Photosuprematists
29 April – 13 June 2015
Curators: Dejan Sluga, Bálint Szombathy
The concept demonstrated here was inspired by the apropos of a significant event in art history, namely the centennial of Suprematism. Although the first Suprematist manifesto was published in 1915, two years prior to that Kazimir Malevich had created the first series of paintings denying objective representations; therefore, historiography considers 1913 the birth year of this revolutionary, high-impact trend. Works in this exhibition do not relate to the Suprematist tradition as a systematic pattern, that is to say they do not desire to illustrate Malevich’s doctrine. The Suprematist attitude is already present in the creations, as a result of a long process of self-development behind which there is a genuine human-creative sensibility. The project simply enhances the unique historical moment, confirming, amongst the broadest international environment, the high standards and the quality of Hungarian contemporary photography that, at all times, is capable of adding own values to the actual artistic productions in an up-to-date manner.
Artist Bálint Szombathy invited two of his artistic colleagues, Károly Minyó Szert and Anikó Robitz to join him in a group of particular representatives of Hungarian contemporary photography according to above-mentioned principal aspect. Malevich’s idea of pure sensibility is vigorously present in all three authors; however, it manifests itself on slightly different levels with regards to linguistic articulation. But in fact these differences between stages demonstrate most truly to the all-time actuality of pristine human ambitions to be launched towards ethereal heights and divine spheres.
Károly Minyó Szert, who specifies himself as a visual artist and freehand photographer, individually developed a technical-lingual process that manifests itself on a strange border-land, since it combines manual painting and mechanically associated photography. The artist coats the canvas with paint in a traditional way, and once it dries he proceeds to spread it with light-sensitive emulsion. At last he covers it with negative cut film and exposes it to light. On bright areas painted freely with sweeping gestures identifiable objects of the material world or the self-seeking human stumbling around in metaphorical mist emerges in patches as illumination visions. Every one of his pictures is a unique panel painting created by manually coating emulsion and using conventional analogue lab techniques. As part of his open publicly held photo-performances, Minyó, while pedalling a bike in a darkened showroom, illuminates the cut film fixed on the previously exposed canvas with the bike’s lamp, then spreads developer on the surface. During his process the picture gets developed in front of the eyes of the spectator, emphatically demonstrating the gestured power of manual development.

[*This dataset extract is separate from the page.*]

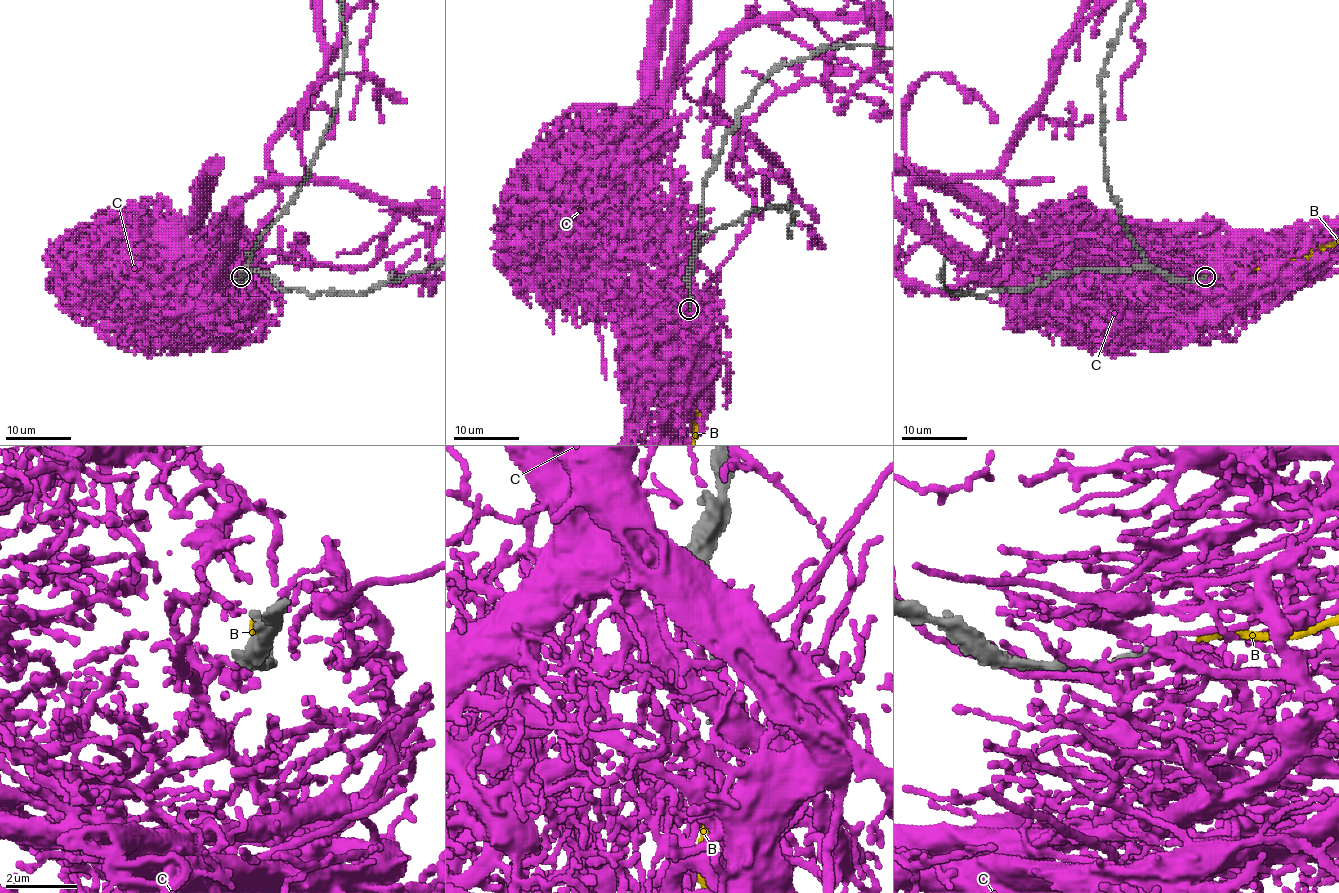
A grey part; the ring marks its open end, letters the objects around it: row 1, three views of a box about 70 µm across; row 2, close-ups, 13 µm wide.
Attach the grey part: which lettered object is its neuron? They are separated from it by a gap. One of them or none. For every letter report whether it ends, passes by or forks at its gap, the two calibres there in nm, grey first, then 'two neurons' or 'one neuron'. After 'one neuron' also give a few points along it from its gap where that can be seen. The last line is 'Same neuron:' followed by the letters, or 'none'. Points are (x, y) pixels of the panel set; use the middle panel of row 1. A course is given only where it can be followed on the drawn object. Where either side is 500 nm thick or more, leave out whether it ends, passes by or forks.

Whilst a few elements of the anthropocentric world can be recognized as slight hints in Károly Minyó Szert’s creations and earth-like limitations restrict; on the other hand, Anikó Robitz’s photos completely take off towards a geometrical-abstract domain, which not only at the level of sensibility but also in form evokes Suprematist language. We move in a strictly defined world of symbols but firstly we know nothing of the origins of these shapes. These signs seem constructed and manipulated but they are not. Robitz consistently refuses to employ external interferences; the photos are pure snapshots, manifesting their strange vision and beauty solely in themselves. Nobody would think that the photographer travelling through metropolises of the world would capture thrilling details of the micro world in hidden corners of contemporary geometrical architecture. She demonstrates a completely unique and original vision that not only has no comparison in Hungarian contemporary photography, but its historical role models can be explored in distant relations somewhere in Bauhaus’ aesthetics.
Works of Bálint Szombathy consist of false pictures taken by the telephotograph fully set aside the camera as a device, regarding that it’s a once used telecommunication instrument. The collection of about 200 unique pieces was accumulated in the eighties; a smaller selection was on display for first time in 2011 in the Hungarian House of Photography – Mai Manó House. During the exhibition Bálint Szombathy exemplified step by step how a recognizable, materially bound world falls apart and how these pieces gradually become more and more unrecognizable, until they eventually settle to nothingness. The last fragments in the series are finalized in monochrome, in such greyish and black squares that echo to the zero point of the new language – the pure sensibility – that is born due to the unintentional mistakes of the mechanical language of mass communication. Telephotographs caught in the act of the highest level of Suprematist sensibility exhibited in large size digital canvas prints.